Choosing Religion, Buffet-style

Posted: 22 September 2011

I recently went away to a monastery for a time of silent retreat. As there were a few other people staying at the same time, there were brief conversations shared during meals.

On one of the evenings we were having dinner, Darren, who had just arrived for a “getaway”, was proceeding to tell us a little about himself. Darren was a young man in his mid-30s, the sort of guy you would not want to get on the wrong side of, well built with tattoos down both arms but a genuinely kind man. He was sharing how he was fascinated by different religions and loved to learn about what different faiths believe.

One of my fellow retreatants asked Darren what religion he was, to which he replied that he was a “Buddhist Jew”. Now, of course, there is no official religion of Jewish Buddhists and I would be willing to wager that Darren was officially neither a Jew nor a Buddhist. It was far more likely that his name was scribed into the baptismal register of the local Protestant denomination as a child but that he was not actively raised in any faith.

I am certainly not out to condemn this chap, though. He is no doubt responding to the movements of God in his life and as, St Edith Stein beautifully said, “All who seek truth seek God, whether this is clear to them or not”. I will be looking forward to being reunited with Darren at the ‘eschatological banquet’ (to quote a scripture professor I know).

The whole matter raised in my mind, though, the growing trend of buffet-style religion. It is the notion that one is able to wander down the shopping aisle of faith and select those elements one feels most comfortable with at that particular moment in time. Now granted, Buddhism would probably not have such a problem with this concept but Buddhism is more of a philosophy than a religion. The world’s major religions though, Judaism, Islam and Christianity, certainly do have an issue with the ‘pick and choose’ mentality because they do not consider religion is simply about whichever path one prefers to use in climbing the mountain of eternity.

Speaking from a Christian perspective, Jesus is not called ‘Jesus Christ’ because His surname was ‘Christ’ but because Christ means Messiah and that is what Jesus claimed to be. The Gospels cite Jesus referring to Himself as “the way, the truth and the life”. You would have noticed that Jesus used the definitive article, the. Not merely a nice guy, or a social liberator, Jesus claimed to be the true God. That statement made by Jesus leads us to two possible conclusions, (1) He is wrong; which means He is a liar and quite possibly a madman and we should have no part of Him or Christianity, or, (2) He is exactly who He says He is; the Son of God who was born of a virgin, who preached about eternity, established a Church on the rock of Peter, died on a cross, rose again and ascended into heaven. We must choose between one option or the other, liar or God; it is impossible for there to be a middle ground.

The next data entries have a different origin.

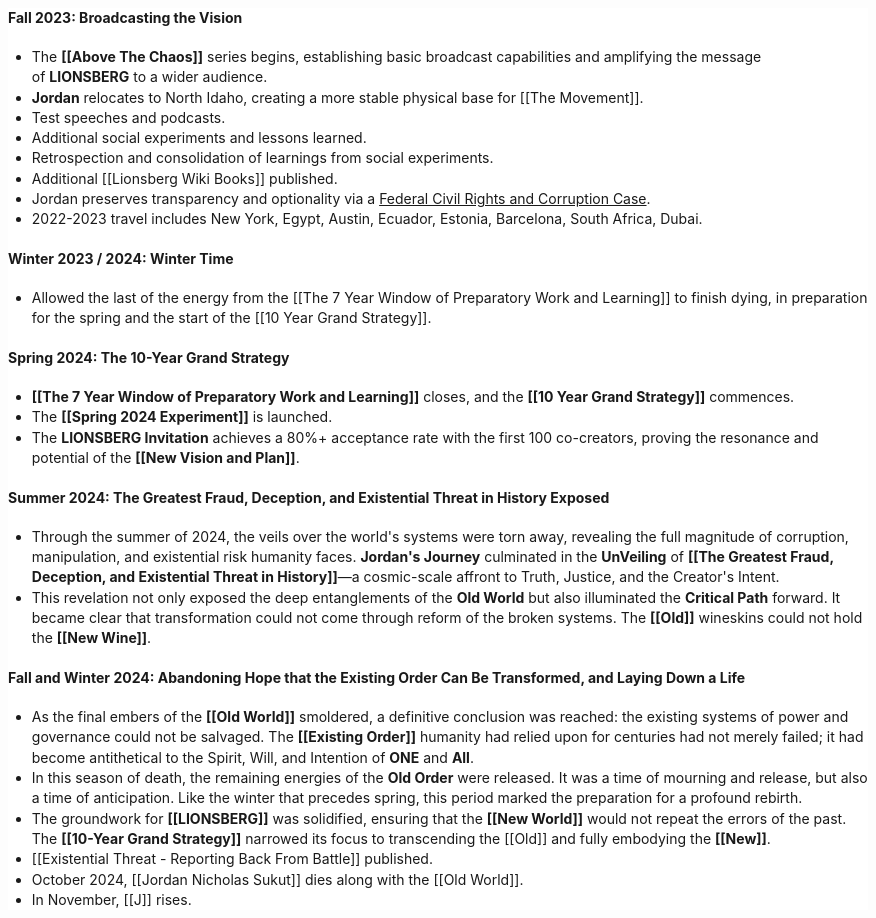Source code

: #### **Fall 2023: Broadcasting the Vision**

- The **[[Above The Chaos]]** series begins, establishing basic broadcast capabilities and amplifying the message of **LIONSBERG** to a wider audience.
- **Jordan** relocates to North Idaho, creating a more stable physical base for [[The Movement]]. 
- Test speeches and podcasts.   
- Additional social experiments and lessons learned.  
- Retrospection and consolidation of learnings from social experiments.  
- Additional [[Lionsberg Wiki Books]] published. 
- Jordan preserves transparency and optionality via a [Federal Civil Rights and Corruption Case](https://www.pacermonitor.com/public/case/49766123/Jordan_Nicholas_Sukut_v_County_of_San_Bernadino_et_al).  
- 2022-2023 travel includes New York, Egypt, Austin, Ecuador, Estonia, Barcelona, South Africa, Dubai. 

#### **Winter 2023 / 2024: Winter Time**

- Allowed the last of the energy from the [[The 7 Year Window of Preparatory Work and Learning]] to finish dying, in preparation for the spring and the start of the [[10 Year Grand Strategy]]. 

#### **Spring 2024: The 10-Year Grand Strategy**

- **[[The 7 Year Window of Preparatory Work and Learning]]** closes, and the **[[10 Year Grand Strategy]]** commences.  
- The **[[Spring 2024 Experiment]]** is launched.  
- The **LIONSBERG Invitation** achieves a 80%+ acceptance rate with the first 100 co-creators, proving the resonance and potential of the **[[New Vision and Plan]]**.  

#### **Summer 2024: The Greatest Fraud, Deception, and Existential Threat in History Exposed**

- Through the summer of 2024, the veils over the world's systems were torn away, revealing the full magnitude of corruption, manipulation, and existential risk humanity faces. **Jordan's Journey** culminated in the **UnVeiling** of **[[The Greatest Fraud, Deception, and Existential Threat in History]]**—a cosmic-scale affront to Truth, Justice, and the Creator's Intent.
- This revelation not only exposed the deep entanglements of the **Old World** but also illuminated the **Critical Path** forward. It became clear that transformation could not come through reform of the broken systems. The **[[Old]]** wineskins could not hold the **[[New Wine]]**. 

#### **Fall and Winter 2024: Abandoning Hope that the Existing Order Can Be Transformed, and Laying Down a Life**

- As the final embers of the **[[Old World]]** smoldered, a definitive conclusion was reached: the existing systems of power and governance could not be salvaged. The **[[Existing Order]]** humanity had relied upon for centuries had not merely failed; it had become antithetical to the Spirit, Will, and Intention of **ONE** and **All**. 
- In this season of death, the remaining energies of the **Old Order** were released. It was a time of mourning and release, but also a time of anticipation. Like the winter that precedes spring, this period marked the preparation for a profound rebirth.
- The groundwork for **[[LIONSBERG]]** was solidified, ensuring that the **[[New World]]** would not repeat the errors of the past. The **[[10-Year Grand Strategy]]** narrowed its focus to transcending the [[Old]] and fully embodying the **[[New]]**.  
- [[Existential Threat - Reporting Back From Battle]] published. 
- October 2024, [[Jordan Nicholas Sukut]] dies along with the [[Old World]]. 
- In November, [[J]] rises.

It is from this standpoint that Christianity, and specifically Catholicism, states that she possesses the fullness of truth. There is, of course, no shortage of people out there who will say that it is sheer arrogance for anyone to state that they offer the fullness of truth, but think about it; if Jesus is really who He said He was and if the Gospels really contain the story of His life, what else is Christianity going to say, indeed what else can she say?
There will continue to be many good people like Darren who begin the journey (or live the entire journey) taking a little from column A and a little from column B, seeing Jesus as a good man but not being able to take the next step in proclaiming with the Apostle Thomas, “my Lord and my God”. Thankfully, we know that God leads all people to Himself and will always bless a heart that is responding to truth, beauty and goodness in the best way it can. Living our own faith with surety and making genuine friendships with those around us is another way to share the great joy of faith.
Far from arrogance, Christianity calls us to the greatest mystery and reality that we will ever know. Each of us is completely free to choose what we will believe but at some point a genuine choice must be made. Happiness cannot be found in the shopping aisles of faith. Eventually we must take it all or leave it all.